Exercise 1: Summarize the airline connection text below in two sentences.
Exercise 2: In the airline connection text below, which Heathrow terminal is the departure gate for the Virgin flight in?

Source text:
□ □ □ □ □
If we are to get the Department of Transportation to close that loophole, and convince Congress to pass more airline passengers' rights regulations that further protect the flying public, we need your help and need it now.
We not only need our membership to call their members of Congress, write letters to their members and fax them, we desperately need donations to continue our work on your behalf.
I'm a supporter for years (ever since Kate helped me get a refund from British Air several years ago for a burned out engine they took off with from Johannesburg Airport that grounded us). Thank you for doing such a great job.
I have a question about a flight I'm about to take from Los Angeles to Heathrow on American, with a connection on to Edinburgh on Virgin Atlantic.
I originally had 3.5 hours at Heathrow between flights when I originally booked them, plenty of time to get from one terminal to the other.
Last week, I got an email from American telling me they were delaying the departure time of my flight from Los Angeles by 2.5 hours, now leaving me slightly less than one hour to get from terminal 3, where the American flight arrives, to terminal 4, where the departure gate is for my Virgin flight. That's a tight squeeze as it is, since Heathrow is so big, but if my American flight has any kind of a delay there's no way I'll make the connection.
When I called American to ask what they'd do if I missed my ongoing flight, they asked if that flight was also on American. When I said it wasn't, I was told that all my ticket obligates them to do is to get me from Los Angeles to London. That's it. I said yes, but the ticket I bought was to get me there at 1:30 PM not 4 PM and that they're now putting me under a lot of pressure. The person I spoke to said, "There's nothing I can do about that". End of story.
My question, if you know anything about this is, what exactly they are obligated to do if I miss that connection and there isn't another Edinburgh flight till very late or even the next day?
Any advice you can give me on how to handle this with American would be greatly appreciated.
As the airline has unilaterally changed its schedule, you should be able to get a refund from American for your flight to Heathrow if the airline refuses to change your flight without change fee or other added cost.
You can also complain to the DOT as to change schedules so as to cause passengers to miss connections is clearly an unfair and deceptive practice, and send us a copy.
An airline license from the FAA to provide air transportation to the public, called a certificate of public convenience, requires that it offer service on a fixed announced schedule, so changing it at will for the commercial convenience of the airline without accommodation for inconvenienced passengers would be considered a violation.
You can also check the on-time statistic for the flight you are concerned about.
Thank you for your membership. If this has been helpful, please keep us in mind for your charitable donations as Flyersrights.org depends solely on donations from the traveling public.
Paul Hudson, .Pres.
To answer his question specifically, if he misses his connection due to the AA flight being late he would be entitled to the EU compensation that Paul outlined in his message. But he may miss the connection even if the flight is on time, in which case he will not be entitled to any compensation and will likely incur charges changing or entirely rebooking his Virgin flight.
As Paul said he is entitled to a refund from American (but not from Virgin). His best course of action would be to change his AA flight to an earlier one or even the day before as is it a close connection and possibly not a "legal" connection. He must go through customs and change terminals to get to the Virgin flight. He should be able to make this change with no change fee as it is due to the AA schedule change.
□ □ □ □ □
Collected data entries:

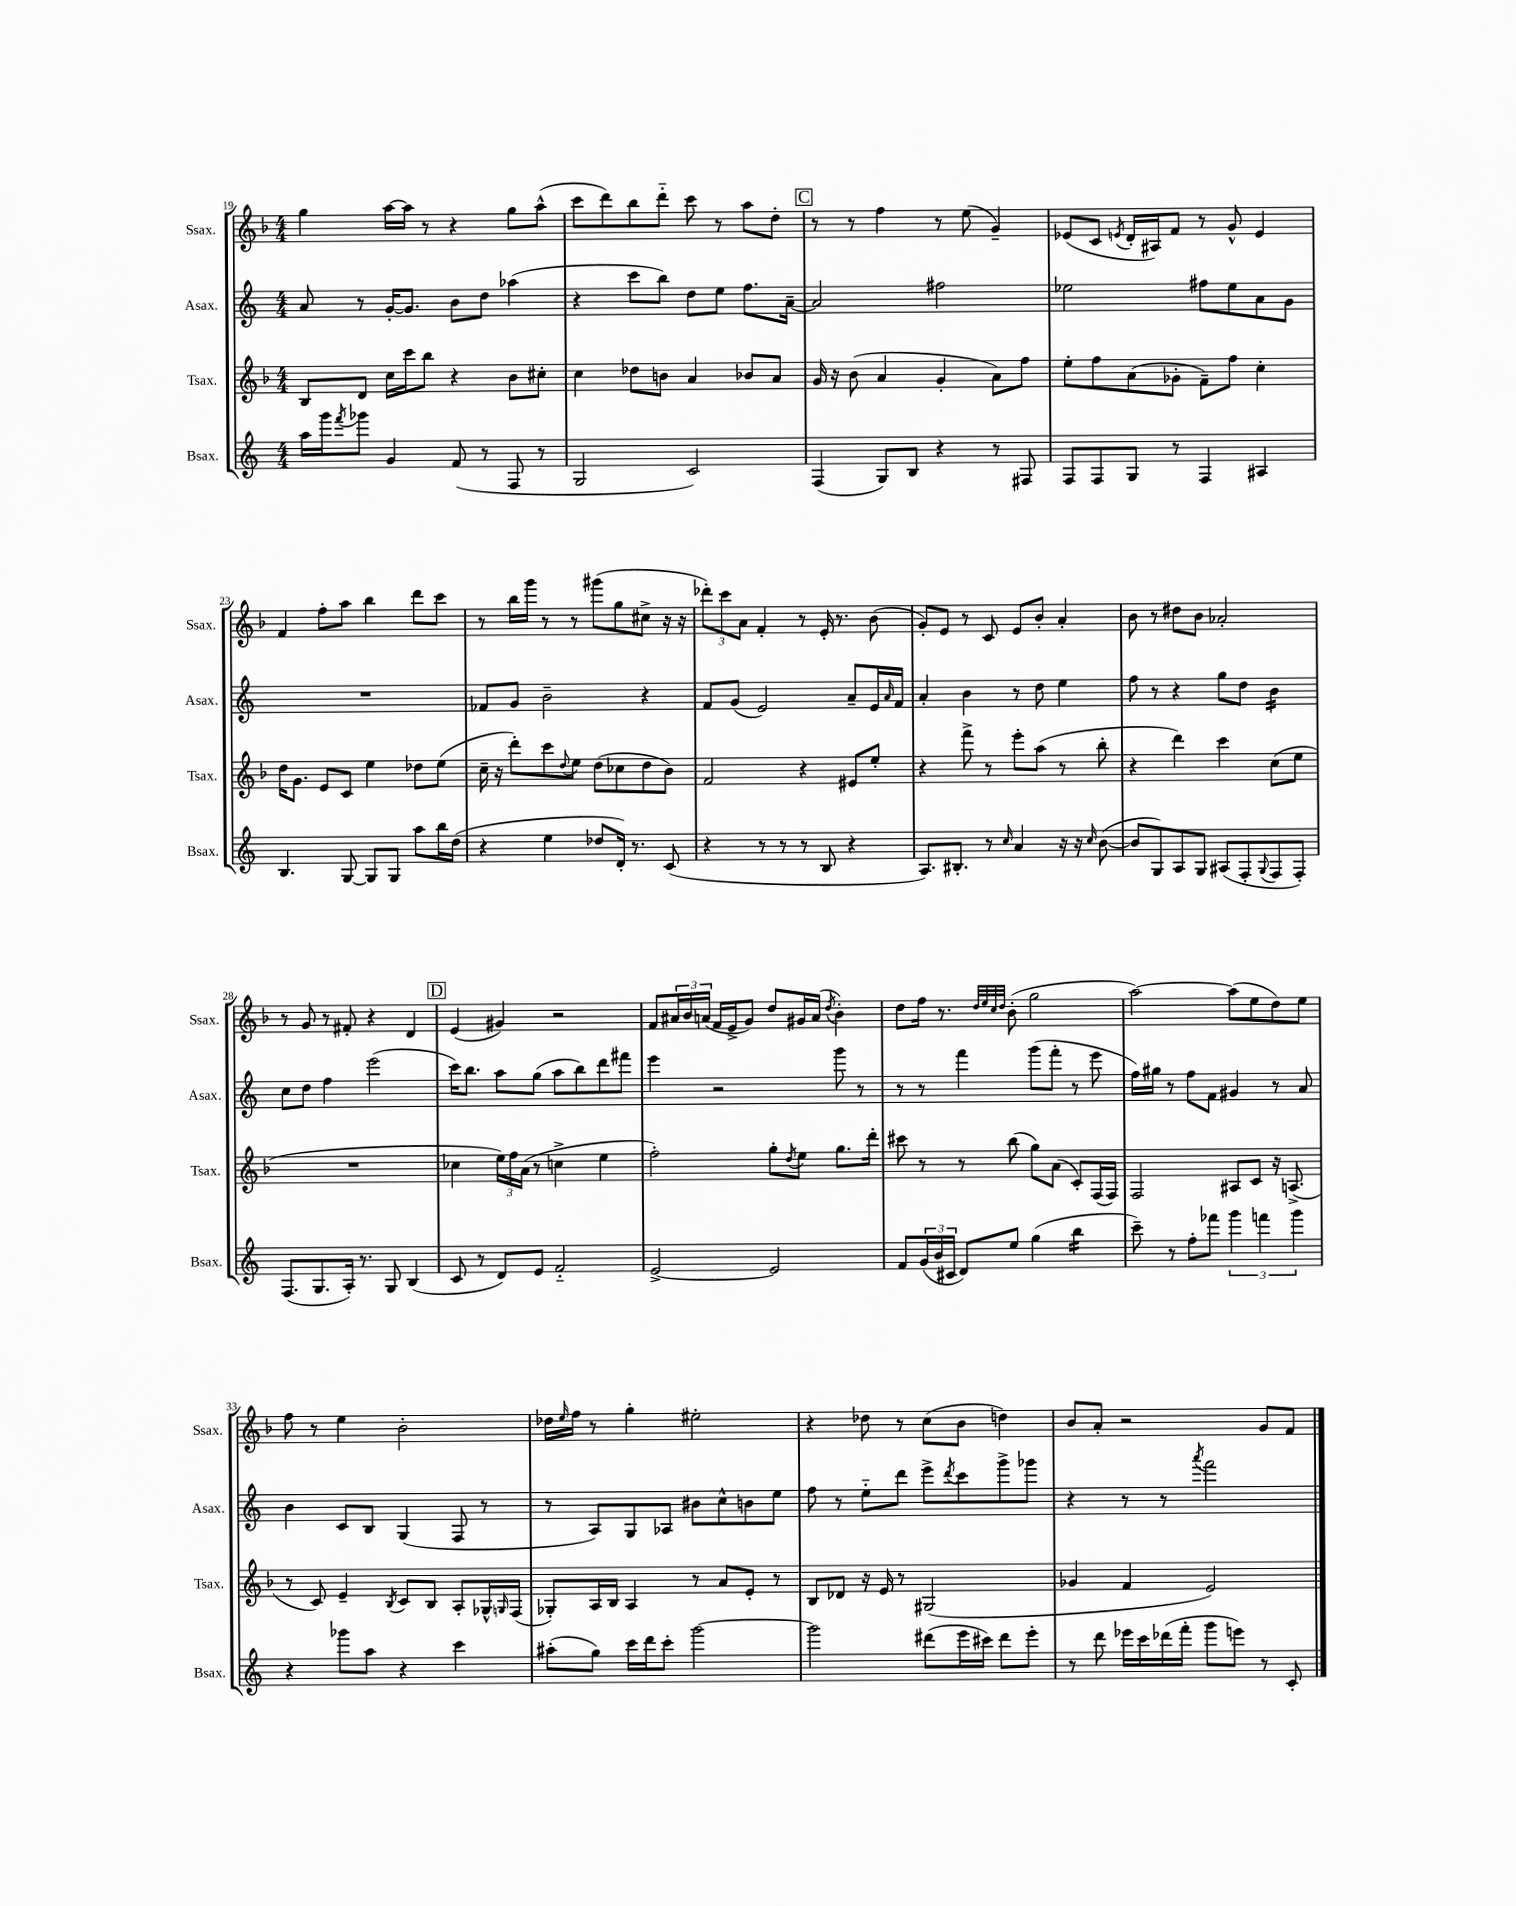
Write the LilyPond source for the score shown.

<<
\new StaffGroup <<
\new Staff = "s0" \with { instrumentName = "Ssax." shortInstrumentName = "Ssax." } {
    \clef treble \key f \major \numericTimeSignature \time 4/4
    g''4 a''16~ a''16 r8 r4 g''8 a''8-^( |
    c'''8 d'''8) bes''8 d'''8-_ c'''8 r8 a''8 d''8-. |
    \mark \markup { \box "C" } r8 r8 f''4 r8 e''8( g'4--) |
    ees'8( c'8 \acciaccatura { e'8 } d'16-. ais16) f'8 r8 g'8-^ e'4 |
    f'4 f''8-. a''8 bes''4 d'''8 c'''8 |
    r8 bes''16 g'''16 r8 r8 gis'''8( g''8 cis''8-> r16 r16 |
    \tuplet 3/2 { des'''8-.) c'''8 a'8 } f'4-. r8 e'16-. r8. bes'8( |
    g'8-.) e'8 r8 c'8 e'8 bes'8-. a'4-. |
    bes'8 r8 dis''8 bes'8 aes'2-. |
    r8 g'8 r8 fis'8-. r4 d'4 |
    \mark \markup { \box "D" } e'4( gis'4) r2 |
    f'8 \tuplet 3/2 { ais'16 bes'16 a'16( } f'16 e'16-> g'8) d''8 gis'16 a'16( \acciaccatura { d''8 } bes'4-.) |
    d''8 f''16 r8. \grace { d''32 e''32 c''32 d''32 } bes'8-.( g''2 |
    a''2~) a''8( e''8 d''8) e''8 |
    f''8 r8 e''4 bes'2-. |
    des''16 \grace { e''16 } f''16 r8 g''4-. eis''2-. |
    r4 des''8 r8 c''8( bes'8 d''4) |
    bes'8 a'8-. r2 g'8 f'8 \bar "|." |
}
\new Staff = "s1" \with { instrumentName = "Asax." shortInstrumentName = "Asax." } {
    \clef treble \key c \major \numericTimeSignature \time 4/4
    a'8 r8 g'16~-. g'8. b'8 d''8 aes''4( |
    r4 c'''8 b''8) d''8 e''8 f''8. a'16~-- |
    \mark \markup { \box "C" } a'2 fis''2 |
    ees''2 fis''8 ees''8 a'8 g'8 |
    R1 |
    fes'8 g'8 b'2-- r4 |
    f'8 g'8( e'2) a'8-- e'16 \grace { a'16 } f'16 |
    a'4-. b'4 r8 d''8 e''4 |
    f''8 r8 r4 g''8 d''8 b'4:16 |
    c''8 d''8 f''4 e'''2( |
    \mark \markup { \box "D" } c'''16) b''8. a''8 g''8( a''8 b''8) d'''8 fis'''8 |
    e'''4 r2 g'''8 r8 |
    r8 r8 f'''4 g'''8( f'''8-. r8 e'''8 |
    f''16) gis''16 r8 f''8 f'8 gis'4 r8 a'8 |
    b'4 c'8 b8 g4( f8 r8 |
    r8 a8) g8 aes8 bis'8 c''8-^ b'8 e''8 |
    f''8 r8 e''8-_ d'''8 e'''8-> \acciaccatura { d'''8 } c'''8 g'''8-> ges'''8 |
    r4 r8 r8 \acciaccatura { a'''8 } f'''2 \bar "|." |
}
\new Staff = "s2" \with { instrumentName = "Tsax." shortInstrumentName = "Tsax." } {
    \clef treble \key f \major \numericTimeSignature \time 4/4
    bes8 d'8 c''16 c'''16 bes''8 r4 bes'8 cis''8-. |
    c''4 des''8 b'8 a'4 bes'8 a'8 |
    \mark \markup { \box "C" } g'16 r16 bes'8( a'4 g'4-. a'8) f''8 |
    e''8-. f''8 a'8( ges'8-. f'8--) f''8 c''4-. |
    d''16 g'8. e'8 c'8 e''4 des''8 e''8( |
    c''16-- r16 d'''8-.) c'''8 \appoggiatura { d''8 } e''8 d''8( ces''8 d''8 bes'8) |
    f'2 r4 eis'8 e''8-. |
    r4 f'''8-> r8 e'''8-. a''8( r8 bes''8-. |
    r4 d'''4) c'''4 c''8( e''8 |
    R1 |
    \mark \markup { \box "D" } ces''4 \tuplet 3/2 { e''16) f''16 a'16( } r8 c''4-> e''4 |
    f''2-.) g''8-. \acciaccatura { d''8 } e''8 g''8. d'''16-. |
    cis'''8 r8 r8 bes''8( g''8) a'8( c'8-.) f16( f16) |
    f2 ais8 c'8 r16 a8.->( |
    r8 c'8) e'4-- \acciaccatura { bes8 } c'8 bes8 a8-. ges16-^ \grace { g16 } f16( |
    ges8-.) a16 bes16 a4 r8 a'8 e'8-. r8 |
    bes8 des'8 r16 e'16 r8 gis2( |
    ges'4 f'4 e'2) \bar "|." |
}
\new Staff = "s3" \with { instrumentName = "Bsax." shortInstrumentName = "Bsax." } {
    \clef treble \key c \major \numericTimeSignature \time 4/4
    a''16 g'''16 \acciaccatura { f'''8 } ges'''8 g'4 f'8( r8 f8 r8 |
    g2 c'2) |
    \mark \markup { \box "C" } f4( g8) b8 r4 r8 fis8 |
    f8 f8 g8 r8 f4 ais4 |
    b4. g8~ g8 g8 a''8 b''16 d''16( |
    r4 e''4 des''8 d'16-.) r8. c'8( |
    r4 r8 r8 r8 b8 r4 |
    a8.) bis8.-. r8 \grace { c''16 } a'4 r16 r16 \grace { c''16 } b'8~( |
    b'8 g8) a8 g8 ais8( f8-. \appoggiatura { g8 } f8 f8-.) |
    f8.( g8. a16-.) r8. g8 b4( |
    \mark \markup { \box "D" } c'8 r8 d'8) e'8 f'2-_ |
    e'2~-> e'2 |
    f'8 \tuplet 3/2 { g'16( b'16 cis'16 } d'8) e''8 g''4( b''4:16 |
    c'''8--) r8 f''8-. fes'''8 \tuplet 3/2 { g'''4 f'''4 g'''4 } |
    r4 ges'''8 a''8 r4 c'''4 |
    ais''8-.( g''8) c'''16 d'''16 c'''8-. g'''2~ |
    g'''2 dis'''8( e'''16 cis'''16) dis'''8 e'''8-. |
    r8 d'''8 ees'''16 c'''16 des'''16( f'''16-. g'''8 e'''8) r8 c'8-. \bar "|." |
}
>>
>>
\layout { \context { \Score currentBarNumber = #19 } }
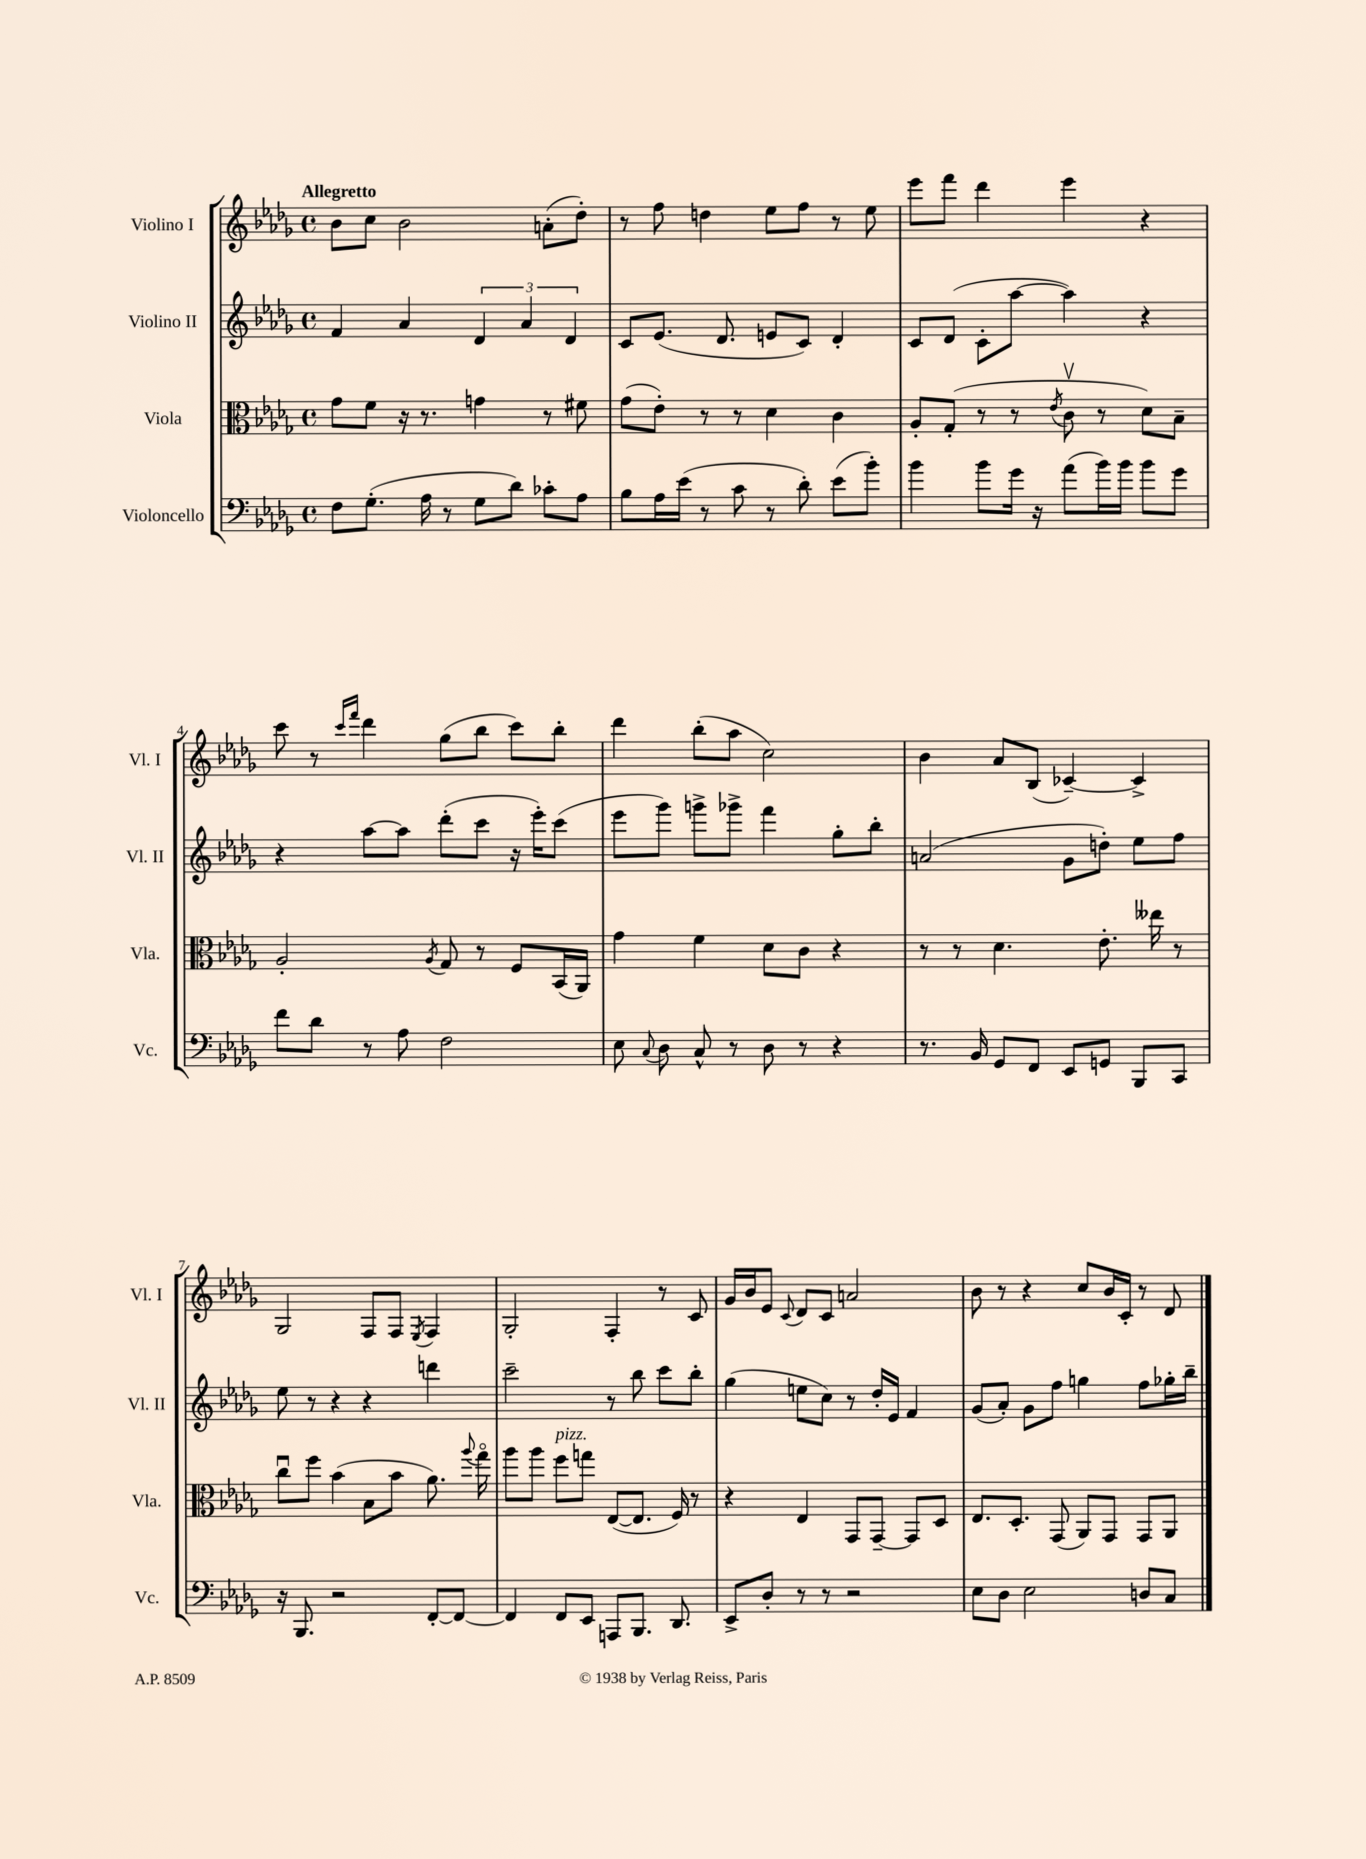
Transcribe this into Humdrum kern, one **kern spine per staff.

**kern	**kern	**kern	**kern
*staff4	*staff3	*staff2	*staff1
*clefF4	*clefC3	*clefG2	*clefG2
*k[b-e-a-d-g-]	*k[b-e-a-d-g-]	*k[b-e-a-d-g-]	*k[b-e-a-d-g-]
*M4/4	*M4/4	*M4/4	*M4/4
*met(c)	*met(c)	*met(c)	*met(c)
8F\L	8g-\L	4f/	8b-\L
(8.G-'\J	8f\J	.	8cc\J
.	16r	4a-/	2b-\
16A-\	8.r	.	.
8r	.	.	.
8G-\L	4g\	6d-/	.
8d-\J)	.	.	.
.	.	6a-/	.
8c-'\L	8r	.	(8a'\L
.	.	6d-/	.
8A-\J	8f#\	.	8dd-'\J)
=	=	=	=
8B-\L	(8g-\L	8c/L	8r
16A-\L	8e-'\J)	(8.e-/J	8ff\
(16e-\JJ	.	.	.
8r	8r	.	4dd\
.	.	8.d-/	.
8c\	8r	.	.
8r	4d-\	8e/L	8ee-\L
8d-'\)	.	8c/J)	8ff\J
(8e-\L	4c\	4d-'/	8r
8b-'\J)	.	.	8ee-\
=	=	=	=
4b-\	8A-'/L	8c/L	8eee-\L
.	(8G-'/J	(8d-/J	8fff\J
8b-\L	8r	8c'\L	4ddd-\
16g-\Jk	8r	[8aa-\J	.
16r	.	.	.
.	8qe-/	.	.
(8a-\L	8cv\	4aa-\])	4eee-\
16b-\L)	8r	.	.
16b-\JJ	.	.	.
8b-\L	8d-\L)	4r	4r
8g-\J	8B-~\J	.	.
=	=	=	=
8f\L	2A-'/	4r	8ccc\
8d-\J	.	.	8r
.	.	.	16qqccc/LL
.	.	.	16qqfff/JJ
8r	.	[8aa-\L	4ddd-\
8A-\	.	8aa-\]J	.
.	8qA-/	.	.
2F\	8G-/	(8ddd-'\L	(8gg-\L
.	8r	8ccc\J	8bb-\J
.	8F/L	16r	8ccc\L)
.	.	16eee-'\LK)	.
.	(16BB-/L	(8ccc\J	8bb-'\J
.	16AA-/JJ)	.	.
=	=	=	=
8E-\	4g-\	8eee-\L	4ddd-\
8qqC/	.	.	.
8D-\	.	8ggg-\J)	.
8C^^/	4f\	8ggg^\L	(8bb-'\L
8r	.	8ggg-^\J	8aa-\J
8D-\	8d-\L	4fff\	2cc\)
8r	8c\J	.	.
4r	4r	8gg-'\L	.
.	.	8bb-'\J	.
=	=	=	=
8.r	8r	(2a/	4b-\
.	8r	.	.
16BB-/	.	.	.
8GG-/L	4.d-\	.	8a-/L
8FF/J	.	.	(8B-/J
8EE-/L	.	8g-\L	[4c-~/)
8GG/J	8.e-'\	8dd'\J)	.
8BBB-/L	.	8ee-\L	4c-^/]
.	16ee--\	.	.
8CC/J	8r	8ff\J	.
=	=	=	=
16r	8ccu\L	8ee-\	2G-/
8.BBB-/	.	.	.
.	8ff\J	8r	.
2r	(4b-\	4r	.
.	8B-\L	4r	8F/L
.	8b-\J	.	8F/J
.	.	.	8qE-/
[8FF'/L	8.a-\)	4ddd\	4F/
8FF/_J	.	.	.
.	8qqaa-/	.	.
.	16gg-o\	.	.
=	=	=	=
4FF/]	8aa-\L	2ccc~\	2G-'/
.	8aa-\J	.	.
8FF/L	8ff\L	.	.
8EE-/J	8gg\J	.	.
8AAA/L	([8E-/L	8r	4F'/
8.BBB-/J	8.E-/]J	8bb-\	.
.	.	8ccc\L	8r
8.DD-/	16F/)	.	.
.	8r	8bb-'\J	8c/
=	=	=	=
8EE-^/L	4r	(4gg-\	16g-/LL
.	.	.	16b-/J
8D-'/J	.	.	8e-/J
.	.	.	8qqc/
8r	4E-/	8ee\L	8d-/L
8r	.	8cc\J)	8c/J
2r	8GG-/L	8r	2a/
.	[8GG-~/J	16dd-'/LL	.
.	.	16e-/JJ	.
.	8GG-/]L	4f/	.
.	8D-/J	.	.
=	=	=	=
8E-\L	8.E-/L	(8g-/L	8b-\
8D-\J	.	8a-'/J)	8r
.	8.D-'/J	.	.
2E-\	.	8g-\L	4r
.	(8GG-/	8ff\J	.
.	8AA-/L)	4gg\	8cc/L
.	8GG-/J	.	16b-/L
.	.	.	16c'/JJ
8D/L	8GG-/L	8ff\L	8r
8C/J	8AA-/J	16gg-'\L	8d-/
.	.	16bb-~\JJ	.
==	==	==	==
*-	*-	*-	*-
□ □ □ □ □
Full answer 1: A traveler booked a flight from Los Angeles to Heathrow on American with a Virgin Atlantic connection to Edinburgh, but American delayed the departure by 2.5 hours, leaving slightly less than an hour to change terminals, and said the ticket only obligated it to get the traveler to London. The replies say the traveler should be able to get a refund from American and can complain to the DOT, and that the best course is to change to an earlier American flight, which should carry no change fee because American changed its schedule.

Full answer 2: Terminal 4.